La conversación como tejido de lo común
Urge que reflexionemos seriamente sobre las dinámicas que alimentamos a diario.
El tecnocapitalismo que habitamos, y que nos habita, nos está convirtiendo en sujetos narcisistas, deseantes y esclavos de una lógica, la del mercado, en la que no hay espacio para la reciprocidad. Mientras que compramos y nos entretenemos, nos sentimos vivos. Cada cual frente a la pantalla, con la ilusión de ser parte de una comunidad construida con likes y seguidores. Desconectados emocionalmente, enfriados, como dice Remedios Zafra, mientras que el planeta no deja de calentarse. En los espacios en que practicamos un sucedáneo de comunicación, ya que suele faltar el viaje de ida y vuelta de los argumentos, tendemos a mirarnos no tanto en el espejo de los otros sino en el propio. Así nos fabricamos una máscara que a veces, solo a veces, oculta nuestros miedos e inseguridades, además de la frágil autoestima que no queremos ver. En este contexto es relativamente fácil encontrar trincheras acogedoras y batallas que tanto me recuerdan a los pulsos de machotes. De esta manera, las palabras, en vez de acogedoras, se vuelven dagas. Las heridas de esta palabrería son las marcas que el odio, la ira o el no reconocimiento van dejando en nuestra piel de sujetos tecnológicos. Tan ilusos al creernos dueños y señores de nuestro cubículo cuando no somos más que una pieza de los engranajes movidos por pactos de caballeros.

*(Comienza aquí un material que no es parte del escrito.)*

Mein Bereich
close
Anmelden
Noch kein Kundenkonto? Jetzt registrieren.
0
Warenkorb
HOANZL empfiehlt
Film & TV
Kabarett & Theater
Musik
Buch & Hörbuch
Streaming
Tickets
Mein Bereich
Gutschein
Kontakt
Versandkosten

En la cultura de lo instantáneo y acumulativo, apenas si queda un resquicio para la duda, la curiosidad y, menos aún, para el sano reconocimiento de nuestras limitaciones. Todas y todos acabamos siendo presas de una suerte de masculina fantasía, que diría Santiago Alba, en detrimento de la femenina imaginación. Es esa deriva fantasiosa la que nos lleva a creernos gallos de corral en un espacio público convertido en suma imposible de ecos. Un lugar donde, en consecuencia, es fácil creerse sabelotodo e imbatible, sin grieta posible por donde las incertezas nos muevan el suelo que pisamos. De ahí a la soberbia como actitud (anti) intelectual hay solo un paso. El que ciega la posibilidad de tender puentes.

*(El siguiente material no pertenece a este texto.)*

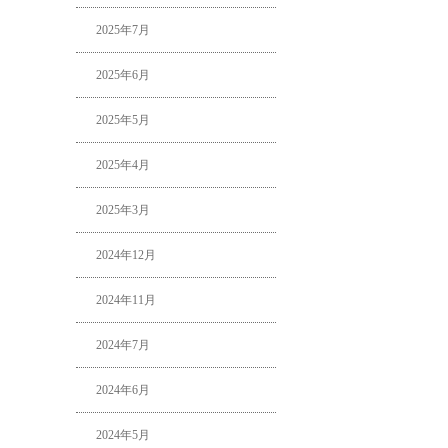
2025年7月
2025年6月
2025年5月
2025年4月
2025年3月
2024年12月
2024年11月
2024年7月
2024年6月
2024年5月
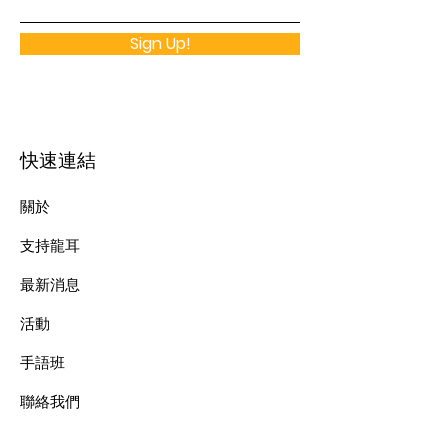
Sign Up!
快速連結
關於
支持龍耳
最新消息
​活動
手語班
​聯絡我們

He pensado mucho en estos males que a todos nos aquejan con ocasión de muchos (supuestos) debates que proyectos políticos y jurídicos han generado en estos años de gobierno de coalición y, muy especialmente, ante lo leído en las últimas semanas tras los efectos perversos generados en la práctica por la Ley Orgánica de Garantía de Libertad Sexual. Un magnífico ejemplo de cómo convertimos una controversia que requiere templanza y finura jurídica, en un campo de minas en el que compiten el cinismo de las anteojeras y la estrechez de miras de quienes buscan más la zancadilla que el abrazo. Hubo soberbia en la actitud inicial de las máximas responsables en Igualdad, quienes, en lugar de lanzar dardos no exentos de verdad, deberían haber asumido, como mínimo, la posibilidad de la grieta y el deseo de superarla con mesura y aliento democrático. Pero también hubo soberbia, y mucho cinismo, por parte de una oposición, política y mediática, que asume banderas como quien se cambia de camiseta según la moda, e incluso por tantos opinadores, animalario en el que me incluyo, que con frecuencia confundimos nuestro rinconcito con un púlpito. Otra fantasía que provoca que el ágora devenga suma imposible de oráculos. Convertido el Congreso, por cierto, en lodazal donde parecen permitirse todas las violencias, muy especialmente las que tienen como diana a las que osan impugnar el masculino “diputados”.
Más allá de encontrar la salida del laberinto jurídico que ha convertido “milagrosamente” a la derecha en vanguardia de los derechos de las mujeres, que entiendo estén bien hartas de ser víctimas y pretexto, urge que reflexionemos seriamente sobre las dinámicas que alimentamos a diario y que tan difícil hacen gestionar la democracia en las sociedades complejas que vivimos. Es necesario que incorporemos la ética del cuidado, y con ella la de la duda, en los espacios en que tejemos lo común, empezando por un Parlamento en el que las leyes deberían ser espacios de posibilidad para el avance de la dignidad y no un sucedáneo de corral donde cada gallo demuestra su poderío. En ese vasto campo amplificado hoy por la tecnología y donde con frecuencia se ponen en juego los derechos humanos y la justicia social, agrandándose así los agujeros negros por donde la democracia pierde savia. Un riesgo, en fin, para una forma de gobierno, y de vida, que reclama el arte de la conversación. Ese aliento compartido con praxis y palabras que exige, de entrada, una rebaja sustancial de los egos y una superación de la bestia que todos y todas llevamos dentro.